If there is one intangible that continues to set Coatesville Country Club apart from its competitors, it is seen in the diversity and inclusivity of its members, who come from a wide spectrum of the backgrounds and professions – from doctors and attorneys to stonemasons, electricians and schoolteachers.

Walton said that Coatesville Country Club also includes an influx of people who will help usher the Club into its next century.

“When I started here, you didn’t see a lot of kids on the golf course and there were no organized activities for kids’ golf,” he said. “Now we have a six-week summer camp that gives young people the opportunity to pay golf in the morning, get instruction from our pro staff, have lunch by the pool, receive a swim instructions, as well as games and activities.

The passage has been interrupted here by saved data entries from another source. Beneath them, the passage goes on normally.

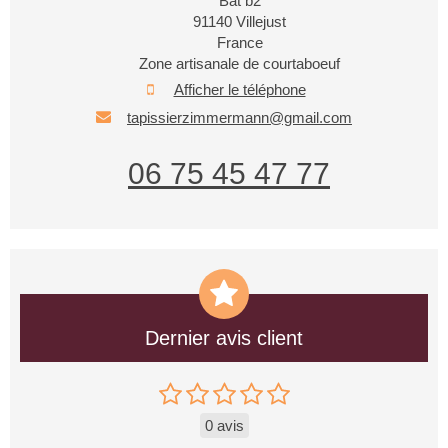
Bat b2
91140
Villejust
France
Zone artisanale de courtaboeuf
Afficher le téléphone
tapissierzimmermann@gmail.com
06 75 45 47 77
Dernier avis client
0 avis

While Castro’s book serves as a document of history, the living history of Coatesville Country Club is still being defined in one of its frequently-used tag lines: “Come for the golf. Stay for the people.”

“We are extremely family-oriented and it’s a feeling that extends from generation to generation,” said Breuninger, whose family association with Coatesville Country Club dates back 80 years.

“My daughter is still friends with the kids she grew up with here. It is unique to a country club to have that kind of longevity with its families, but it’s just part of the culture of Coatesville that families grow up together, and they come back together.”